Eldecalcitol treatment reduced the incidence of
osteoporotic fractures defined by the WHO more than
alfacalcidol treatment (18.6 % vs. 25.2 %; hazard ratio, 0.70; 95 % CI, 0.54-0.93). Prevalent vertebral fractures, two or more prevalent vertebral fractures, and total hip BMD T score less than -2.5 were the risk factors for new
osteoporotic fractures with significant differences between the two treatments.

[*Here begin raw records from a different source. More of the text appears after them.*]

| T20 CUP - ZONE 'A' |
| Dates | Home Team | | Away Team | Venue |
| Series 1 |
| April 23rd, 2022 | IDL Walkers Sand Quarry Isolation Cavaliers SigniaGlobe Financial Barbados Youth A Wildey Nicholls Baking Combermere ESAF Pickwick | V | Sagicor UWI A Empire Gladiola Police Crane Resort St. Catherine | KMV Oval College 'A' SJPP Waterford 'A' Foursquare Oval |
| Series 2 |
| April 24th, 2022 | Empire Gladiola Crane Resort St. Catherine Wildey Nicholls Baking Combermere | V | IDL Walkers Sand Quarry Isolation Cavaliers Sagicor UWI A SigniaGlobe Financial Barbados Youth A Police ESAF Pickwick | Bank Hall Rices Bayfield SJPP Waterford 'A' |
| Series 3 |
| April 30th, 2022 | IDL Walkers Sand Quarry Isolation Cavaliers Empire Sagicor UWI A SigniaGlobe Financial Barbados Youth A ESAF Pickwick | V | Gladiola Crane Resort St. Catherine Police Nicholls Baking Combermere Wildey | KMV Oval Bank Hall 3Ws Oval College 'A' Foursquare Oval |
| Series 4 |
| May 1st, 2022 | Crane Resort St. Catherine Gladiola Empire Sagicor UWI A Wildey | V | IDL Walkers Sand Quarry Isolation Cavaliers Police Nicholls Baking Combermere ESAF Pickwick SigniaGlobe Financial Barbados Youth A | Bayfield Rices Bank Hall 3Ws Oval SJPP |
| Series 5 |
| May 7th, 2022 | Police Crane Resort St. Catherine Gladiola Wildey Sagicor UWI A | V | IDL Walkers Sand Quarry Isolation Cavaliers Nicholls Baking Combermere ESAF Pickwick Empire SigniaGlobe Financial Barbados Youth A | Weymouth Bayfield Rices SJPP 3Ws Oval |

Eldecalcitol also decreased the incidence of major
osteoporotic fractures in the FRAX more than
alfacalcidol (11.1 % vs. 16.3 %; hazard ratio, 0.66; 95 % CI, 0.46-0.94). In conclusion, treatment with
eldecalcitol reduced the risk of fragility fractures caused by
osteoporosis compared with
alfacalcidol administration, which may result from a potent effect of
eldecalcitol on BMD, bone structure, and bone turnover.